Please retype the records below exactly as they stand.

*** Data excerpts ***

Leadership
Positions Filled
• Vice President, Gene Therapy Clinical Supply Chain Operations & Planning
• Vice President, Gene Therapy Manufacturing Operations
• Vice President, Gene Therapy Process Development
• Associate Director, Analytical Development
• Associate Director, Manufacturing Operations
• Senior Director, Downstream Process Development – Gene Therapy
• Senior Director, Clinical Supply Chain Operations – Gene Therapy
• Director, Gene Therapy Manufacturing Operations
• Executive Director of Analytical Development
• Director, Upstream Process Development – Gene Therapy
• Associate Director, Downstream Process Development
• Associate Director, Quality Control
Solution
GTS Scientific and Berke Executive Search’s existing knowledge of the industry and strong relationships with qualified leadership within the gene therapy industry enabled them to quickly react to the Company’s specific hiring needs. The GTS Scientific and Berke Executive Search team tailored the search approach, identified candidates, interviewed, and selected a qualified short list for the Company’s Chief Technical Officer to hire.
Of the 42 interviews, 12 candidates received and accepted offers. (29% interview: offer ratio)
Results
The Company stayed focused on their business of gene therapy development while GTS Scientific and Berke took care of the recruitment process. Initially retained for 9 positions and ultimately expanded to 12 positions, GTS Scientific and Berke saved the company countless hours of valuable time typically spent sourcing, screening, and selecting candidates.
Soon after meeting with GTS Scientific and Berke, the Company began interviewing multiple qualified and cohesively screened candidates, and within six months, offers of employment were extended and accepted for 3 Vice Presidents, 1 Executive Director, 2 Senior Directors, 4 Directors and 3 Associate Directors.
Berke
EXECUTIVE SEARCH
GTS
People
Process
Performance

***

Answer area
Leadership
Positions Filled
• Vice President, Gene Therapy Clinical Supply Chain Operations & Planning
• Vice President, Gene Therapy Manufacturing Operations
• Vice President, Gene Therapy Process Development
• Associate Director, Analytical Development
• Associate Director, Manufacturing Operations
• Senior Director, Downstream Process Development – Gene Therapy
• Senior Director, Clinical Supply Chain Operations – Gene Therapy
• Director, Gene Therapy Manufacturing Operations
• Executive Director of Analytical Development
• Director, Upstream Process Development – Gene Therapy
• Associate Director, Downstream Process Development
• Associate Director, Quality Control
Solution
GTS Scientific and Berke Executive Search’s existing knowledge of the industry and strong relationships with qualified leadership within the gene therapy industry enabled them to quickly react to the Company’s specific hiring needs. The GTS Scientific and Berke Executive Search team tailored the search approach, identified candidates, interviewed, and selected a qualified short list for the Company’s Chief Technical Officer to hire.
Of the 42 interviews, 12 candidates received and accepted offers. (29% interview: offer ratio)
Results
The Company stayed focused on their business of gene therapy development while GTS Scientific and Berke took care of the recruitment process. Initially retained for 9 positions and ultimately expanded to 12 positions, GTS Scientific and Berke saved the company countless hours of valuable time typically spent sourcing, screening, and selecting candidates.
Soon after meeting with GTS Scientific and Berke, the Company began interviewing multiple qualified and cohesively screened candidates, and within six months, offers of employment were extended and accepted for 3 Vice Presidents, 1 Executive Director, 2 Senior Directors, 4 Directors and 3 Associate Directors.
Berke
EXECUTIVE SEARCH
GTS
People
Process
Performance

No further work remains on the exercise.